Entre os nomes que deverão prestar depoimento estão o ministro da Justiça, Ricardo Lewandowski; o ministro da Defesa, José Múcio; o diretor-geral da Polícia Federal, Andrei Rodrigues; o diretor de Inteligência da PF, Leandro Almada; e o diretor-geral da Agência Brasileira de Inteligência (Abin), Luiz Fernando Corrêa.

Governadores e secretários de Segurança Pública de estados mais impactados pelo crime organizado — Rio de Janeiro, São Paulo, Bahia, Pernambuco, Ceará e Alagoas — também serão convidados.
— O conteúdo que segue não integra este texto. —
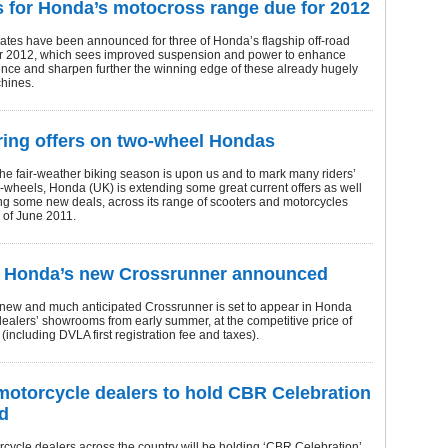
 for Honda’s motocross range due for 2012
ates have been announced for three of Honda’s flagship off-road
r 2012, which sees improved suspension and power to enhance
ence and sharpen further the winning edge of these already hugely
hines.
ing offers on two-wheel Hondas
 the fair-weather biking season is upon us and to mark many riders’
o-wheels, Honda (UK) is extending some great current offers as well
ng some new deals, across its range of scooters and motorcycles
d of June 2011.
f Honda’s new Crossrunner announced
-new and much anticipated Crossrunner is set to appear in Honda
ealers’ showrooms from early summer, at the competitive price of
including DVLA first registration fee and taxes).
otorcycle dealers to hold CBR Celebration
d
ycle dealers across the country will be holding ‘CBR Celebration’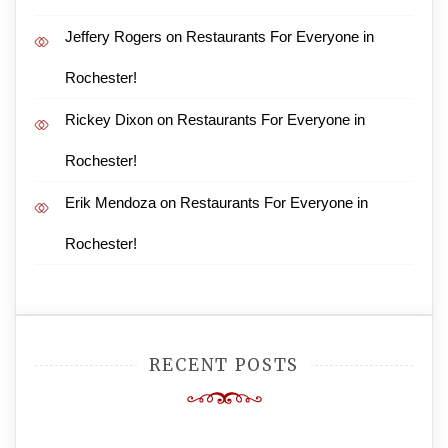
Jeffery Rogers
on
Restaurants For Everyone in
Rochester!
Rickey Dixon
on
Restaurants For Everyone in
Rochester!
Erik Mendoza
on
Restaurants For Everyone in
Rochester!
RECENT POSTS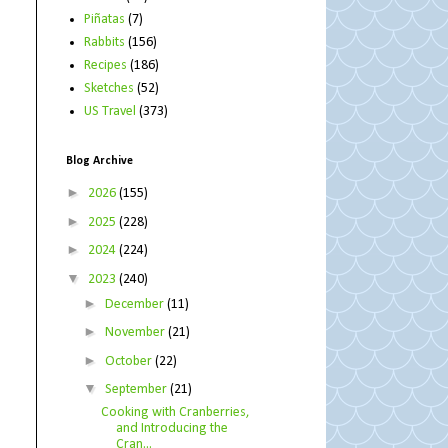
Piñatas
(7)
Rabbits
(156)
Recipes
(186)
Sketches
(52)
US Travel
(373)
Blog Archive
►
2026
(155)
►
2025
(228)
►
2024
(224)
▼
2023
(240)
►
December
(11)
►
November
(21)
►
October
(22)
▼
September
(21)
Cooking with Cranberries,
and Introducing the
Cran...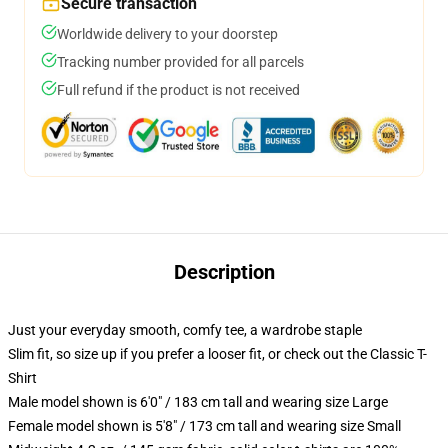
Secure transaction
Worldwide delivery to your doorstep
Tracking number provided for all parcels
Full refund if the product is not received
Description
Just your everyday smooth, comfy tee, a wardrobe staple
Slim fit, so size up if you prefer a looser fit, or check out the Classic T-
Shirt
Male model shown is 6'0" / 183 cm tall and wearing size Large
Female model shown is 5'8" / 173 cm tall and wearing size Small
A lista inclui ainda representantes do Distrito Federal e do Rio Grande do Sul, considerados referências em controle territorial.

Plano em nove frentes

O documento aprovado divide a investigação em nove eixos:

  • territórios dominados por facções e milícias;
  • lavagem de dinheiro e fluxo financeiro;
  • sistema prisional como centro de comando;
  • corrupção ativa e passiva que sustenta cadeias ilegais;
  • rotas de transporte de mercadorias ilícitas, drogas e armas;
  • crimes digitais em rápida expansão;
  • integração entre órgãos de segurança e Forças Armadas, com foco em fronteiras;
  • experiências nacionais e internacionais bem-sucedidas;
  • orçamento e estrutura para fortalecer o combate às organizações criminosas.

Vieira destacou que o crime organizado opera “como estrutura empresarial”, controlando territórios, mercados ilegais, serviços clandestinos e empresas formais usadas para lavagem de dinheiro. Segundo ele, facções como o PCC e milícias já atuam em meios digitais, recorrendo a fintechs, criptomoedas e empresas de fachada, além de infiltração institucional.

Composição da comissão

A CPI foi proposta por Alessandro Vieira em fevereiro e instalada nesta semana. A presidência está com o senador Fabiano Contarato (PT-ES) e a vice-presidência, com o senador Hamilton Mourão (Republicanos-RS).

Reuniões semanais, oitivas e requisição de dados sigilosos fazem parte do cronograma. O relatório final deverá apresentar propostas legislativas e encaminhamentos a órgãos competentes.